Monday, February 15, 2010

From soldiers to farmers

FITS CapSU Mambusao teaches farming to Camp Peralta personnel
By Niño Manaog
Regional Applied Communications

On February 10–11, 2010, Farmers Information and Technological Services (FITS) Center based in Capiz State University (CapSU) Mambusao led a two-day training on organic farming and vegetable production to some 35 enlisted personnel including women and staff of Camp Gen. Macario B. Peralta, Jr. in barangay Jaena, Jamindan, Capiz.

Technology Services Specialist Eduardo Navarra lectured on the benefits of organic farming and led a demonstration on how to make natural concoctions as foliar fertilizers. In the workshop, the participants prepared fish amino acid, calcium phosphate and banana-squash fermented juice extract. Dr. Geronimo Gregorio, CapSU’s vice-president for research and extension and head of the Research and Development Extension Center (RDEC) led a lecture on vegetable production on the second day.

Col. Marcos Norman S. Flores, MNSA, Camp Peralta’s chief of staff, deemed the training relevant to their personnel development. Flores said that they train their soldiers to raise vegetables in their own backyard so they would not wholly depend on the commercial and more expensive food supply from the barangay’s tiangge. In July 2009, Camp Peralta started the Gulayan ng Bayan project, which requires soldiers to tend to and raise vegetables in respective plots across the camp.

Camp Peralta's enlisted personnel prepare various natural concoctions using indigenous microogranisms (IMOs) which can be used as foliar fertilizers in their plots. These and other similar organics-based farming practices are widely promoted by FITS CapSU Mambusao.

According to Lt. Col. Bebarlito Baribar, project coordinator of Gulayan ng Bayan, selected military personnel were grouped into three to take active part in the project which has been set to compete with the commercial market in their locality. Baribar identified three problems that they met in pursuing the project. This included poor soil conditions, high precipitation and the soldiers’ lack of know-how in farming—the training sought to address the third problem. Baribar added that the project not only sets to provide livelihood and survival mechanism for the military personnel; it also enjoins them to develop the value of self-reliance.

Participants coming from different backgrounds had favorable responses on the training. Thirty two-year old Jonalyn Lagare, a private first class from Ipil, Zamboanga del Sur said the training taught a lot to the participants, and that the learning they got can be used anytime. Lagare said she will be able to apply what she learned especially when she retires in Sibugay where her family owns a sizable piece of land.

Meanwhile, Pototan, Iloilo-born M/Sgt.

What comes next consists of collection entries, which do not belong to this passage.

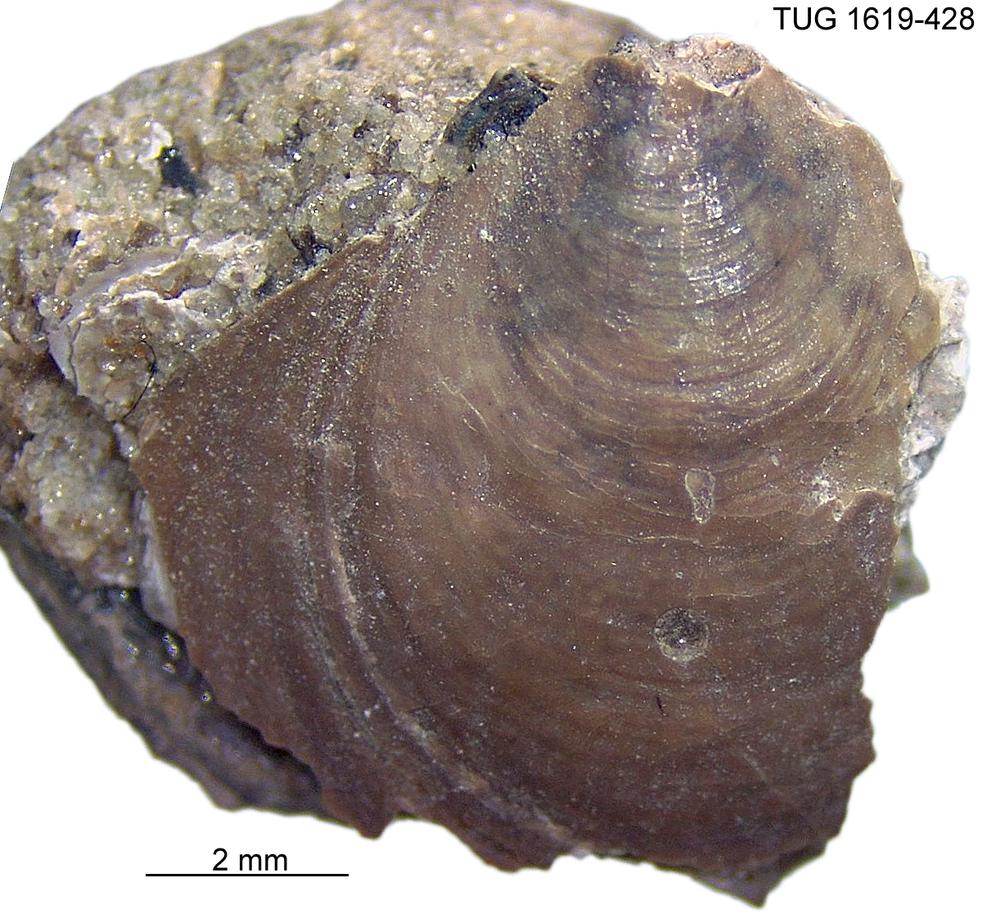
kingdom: Animalia
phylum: Porifera
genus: Ungula
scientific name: Ungula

Pedro Millare, who is now 33 years in service, said the training particularly the ideas on organic farming, was very helpful because soldiers are not particular about their know-how when they are assigned to farming. They just till the land and harvest without much knowledge on how to go about them. Millare said that the Philippines is highly agricultural, and that soldiers retiring to farming can certainly make use of the know-how which were clearly conveyed to them by the speakers.

The resource team included Dr. Raul Ticar and Mary Ann Lariza of FITS CapSU Mambusao.